> _Problem statement_
Check each line of the records below for the word "mais" and copy those where it appears.

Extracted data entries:
• • • • • • •
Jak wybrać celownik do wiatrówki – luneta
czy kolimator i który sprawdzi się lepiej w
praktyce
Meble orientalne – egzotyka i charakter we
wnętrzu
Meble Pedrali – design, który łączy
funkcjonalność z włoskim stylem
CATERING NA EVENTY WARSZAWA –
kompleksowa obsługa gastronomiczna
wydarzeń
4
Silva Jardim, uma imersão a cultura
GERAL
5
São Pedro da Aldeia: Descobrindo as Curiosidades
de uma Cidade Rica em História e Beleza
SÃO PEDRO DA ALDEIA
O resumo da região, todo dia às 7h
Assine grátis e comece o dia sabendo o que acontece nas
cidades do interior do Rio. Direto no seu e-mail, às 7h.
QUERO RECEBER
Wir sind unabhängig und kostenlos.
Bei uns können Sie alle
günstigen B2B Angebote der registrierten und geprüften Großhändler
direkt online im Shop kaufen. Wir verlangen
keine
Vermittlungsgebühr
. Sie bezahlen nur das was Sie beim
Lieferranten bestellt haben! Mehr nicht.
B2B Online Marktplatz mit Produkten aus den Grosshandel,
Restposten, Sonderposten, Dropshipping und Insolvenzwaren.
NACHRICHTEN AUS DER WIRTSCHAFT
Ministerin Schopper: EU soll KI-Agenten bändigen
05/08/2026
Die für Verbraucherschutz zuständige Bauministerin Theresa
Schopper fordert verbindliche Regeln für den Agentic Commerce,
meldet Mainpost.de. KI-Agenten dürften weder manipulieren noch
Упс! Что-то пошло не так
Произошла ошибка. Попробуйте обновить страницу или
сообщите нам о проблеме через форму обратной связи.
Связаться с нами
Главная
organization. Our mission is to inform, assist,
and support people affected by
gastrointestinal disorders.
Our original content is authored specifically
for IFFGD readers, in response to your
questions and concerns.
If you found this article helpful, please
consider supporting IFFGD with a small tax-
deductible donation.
• • • • • • •
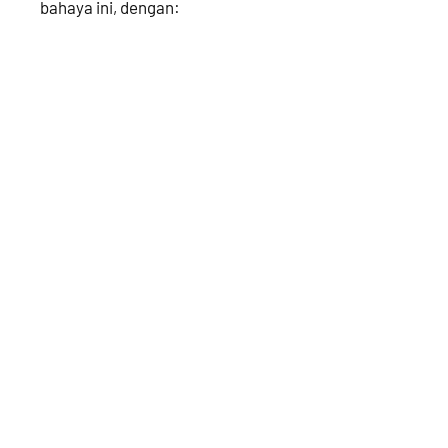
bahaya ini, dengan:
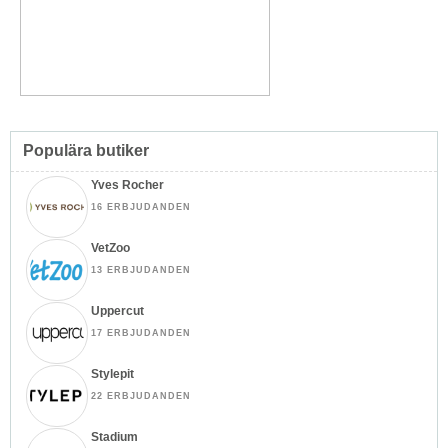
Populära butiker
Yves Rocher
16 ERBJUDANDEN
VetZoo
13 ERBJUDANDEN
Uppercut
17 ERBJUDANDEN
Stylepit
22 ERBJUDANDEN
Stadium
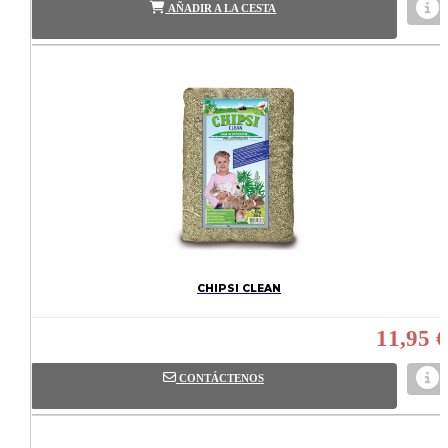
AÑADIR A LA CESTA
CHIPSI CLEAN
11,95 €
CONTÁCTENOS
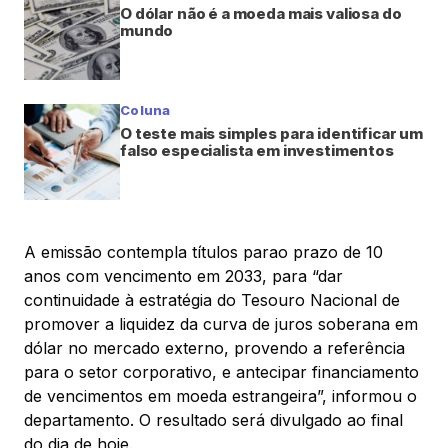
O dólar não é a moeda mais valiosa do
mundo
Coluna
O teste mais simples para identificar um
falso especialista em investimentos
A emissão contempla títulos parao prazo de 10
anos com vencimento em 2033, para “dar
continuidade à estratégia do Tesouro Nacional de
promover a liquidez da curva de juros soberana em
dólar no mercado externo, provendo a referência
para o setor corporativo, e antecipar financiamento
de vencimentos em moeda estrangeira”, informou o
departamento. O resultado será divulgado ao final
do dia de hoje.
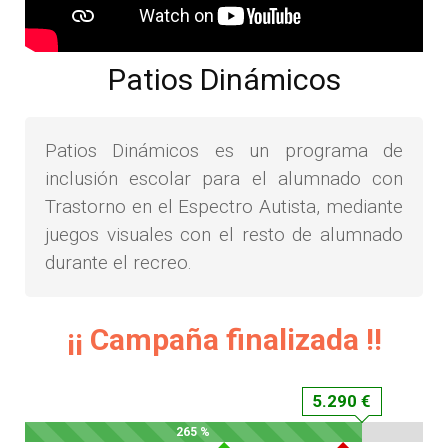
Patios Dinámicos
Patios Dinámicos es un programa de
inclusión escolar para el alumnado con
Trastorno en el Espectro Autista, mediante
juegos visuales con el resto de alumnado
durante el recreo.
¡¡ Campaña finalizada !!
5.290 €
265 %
• • • • • • •
> _Written reply_
O dólar não é a moeda mais valiosa do
O teste mais simples para identificar um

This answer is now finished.